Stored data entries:
----------------
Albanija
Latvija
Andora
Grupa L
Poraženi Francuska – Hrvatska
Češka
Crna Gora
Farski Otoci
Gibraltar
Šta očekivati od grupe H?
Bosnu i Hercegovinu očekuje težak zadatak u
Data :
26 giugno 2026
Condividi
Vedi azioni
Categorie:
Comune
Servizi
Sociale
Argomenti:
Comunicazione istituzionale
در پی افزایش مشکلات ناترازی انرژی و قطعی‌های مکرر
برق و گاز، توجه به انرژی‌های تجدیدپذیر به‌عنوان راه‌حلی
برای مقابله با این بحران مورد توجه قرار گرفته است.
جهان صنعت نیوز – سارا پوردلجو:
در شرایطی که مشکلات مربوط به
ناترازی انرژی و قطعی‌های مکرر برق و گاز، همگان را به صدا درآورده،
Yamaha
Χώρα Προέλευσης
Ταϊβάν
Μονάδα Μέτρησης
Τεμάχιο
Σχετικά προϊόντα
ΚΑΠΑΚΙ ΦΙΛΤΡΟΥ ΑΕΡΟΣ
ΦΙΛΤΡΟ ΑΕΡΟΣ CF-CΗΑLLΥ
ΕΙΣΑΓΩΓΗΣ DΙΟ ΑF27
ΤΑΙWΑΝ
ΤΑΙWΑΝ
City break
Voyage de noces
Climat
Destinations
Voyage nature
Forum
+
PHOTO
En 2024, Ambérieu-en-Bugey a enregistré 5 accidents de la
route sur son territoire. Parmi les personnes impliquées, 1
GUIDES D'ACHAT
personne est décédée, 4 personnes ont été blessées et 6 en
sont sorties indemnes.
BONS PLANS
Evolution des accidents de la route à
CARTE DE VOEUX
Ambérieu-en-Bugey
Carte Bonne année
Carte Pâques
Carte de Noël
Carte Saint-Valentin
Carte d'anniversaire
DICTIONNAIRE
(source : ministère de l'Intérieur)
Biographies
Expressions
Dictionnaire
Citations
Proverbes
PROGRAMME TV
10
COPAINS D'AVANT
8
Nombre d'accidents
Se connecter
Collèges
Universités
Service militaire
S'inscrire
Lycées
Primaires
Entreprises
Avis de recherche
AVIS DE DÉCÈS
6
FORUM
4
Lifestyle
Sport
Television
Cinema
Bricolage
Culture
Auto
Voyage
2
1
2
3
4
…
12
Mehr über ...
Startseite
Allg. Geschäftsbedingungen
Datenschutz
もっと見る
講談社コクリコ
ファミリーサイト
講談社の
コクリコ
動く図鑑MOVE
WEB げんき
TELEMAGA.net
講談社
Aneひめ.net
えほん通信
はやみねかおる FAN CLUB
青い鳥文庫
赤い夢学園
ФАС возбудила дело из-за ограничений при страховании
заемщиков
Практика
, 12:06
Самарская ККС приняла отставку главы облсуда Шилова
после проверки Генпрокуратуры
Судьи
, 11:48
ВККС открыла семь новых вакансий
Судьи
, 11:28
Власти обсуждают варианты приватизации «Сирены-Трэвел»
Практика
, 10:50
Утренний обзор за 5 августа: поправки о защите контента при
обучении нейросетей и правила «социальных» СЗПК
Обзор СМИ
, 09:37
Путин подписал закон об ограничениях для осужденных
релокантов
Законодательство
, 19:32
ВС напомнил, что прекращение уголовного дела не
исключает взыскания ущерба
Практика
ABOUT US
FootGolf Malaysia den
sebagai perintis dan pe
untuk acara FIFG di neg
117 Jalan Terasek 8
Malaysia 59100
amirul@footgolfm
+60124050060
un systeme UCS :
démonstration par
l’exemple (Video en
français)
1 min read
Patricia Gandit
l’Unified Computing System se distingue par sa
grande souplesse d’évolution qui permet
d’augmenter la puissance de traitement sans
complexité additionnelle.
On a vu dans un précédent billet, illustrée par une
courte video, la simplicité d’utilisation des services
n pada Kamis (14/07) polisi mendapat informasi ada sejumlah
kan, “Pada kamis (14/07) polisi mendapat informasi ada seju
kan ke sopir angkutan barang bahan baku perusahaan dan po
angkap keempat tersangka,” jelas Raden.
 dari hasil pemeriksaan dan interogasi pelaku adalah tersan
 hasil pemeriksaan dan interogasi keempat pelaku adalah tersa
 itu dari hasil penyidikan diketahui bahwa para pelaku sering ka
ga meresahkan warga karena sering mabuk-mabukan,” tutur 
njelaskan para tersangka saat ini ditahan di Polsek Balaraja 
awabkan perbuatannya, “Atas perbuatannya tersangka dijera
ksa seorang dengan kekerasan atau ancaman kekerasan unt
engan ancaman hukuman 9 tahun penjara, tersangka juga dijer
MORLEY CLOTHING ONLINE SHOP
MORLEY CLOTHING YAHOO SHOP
----------------
▸ Aim of the task:
Duplicate the rows from the very first line up to and including the line with "GUIDES D'ACHAT".

▸ Expected output:
Albanija
Latvija
Andora
Grupa L
Poraženi Francuska – Hrvatska
Češka
Crna Gora
Farski Otoci
Gibraltar
Šta očekivati od grupe H?
Bosnu i Hercegovinu očekuje težak zadatak u
Data :
26 giugno 2026
Condividi
Vedi azioni
Categorie:
Comune
Servizi
Sociale
Argomenti:
Comunicazione istituzionale
در پی افزایش مشکلات ناترازی انرژی و قطعی‌های مکرر
برق و گاز، توجه به انرژی‌های تجدیدپذیر به‌عنوان راه‌حلی
برای مقابله با این بحران مورد توجه قرار گرفته است.
جهان صنعت نیوز – سارا پوردلجو:
در شرایطی که مشکلات مربوط به
ناترازی انرژی و قطعی‌های مکرر برق و گاز، همگان را به صدا درآورده،
Yamaha
Χώρα Προέλευσης
Ταϊβάν
Μονάδα Μέτρησης
Τεμάχιο
Σχετικά προϊόντα
ΚΑΠΑΚΙ ΦΙΛΤΡΟΥ ΑΕΡΟΣ
ΦΙΛΤΡΟ ΑΕΡΟΣ CF-CΗΑLLΥ
ΕΙΣΑΓΩΓΗΣ DΙΟ ΑF27
ΤΑΙWΑΝ
ΤΑΙWΑΝ
City break
Voyage de noces
Climat
Destinations
Voyage nature
Forum
+
PHOTO
En 2024, Ambérieu-en-Bugey a enregistré 5 accidents de la
route sur son territoire. Parmi les personnes impliquées, 1
GUIDES D'ACHAT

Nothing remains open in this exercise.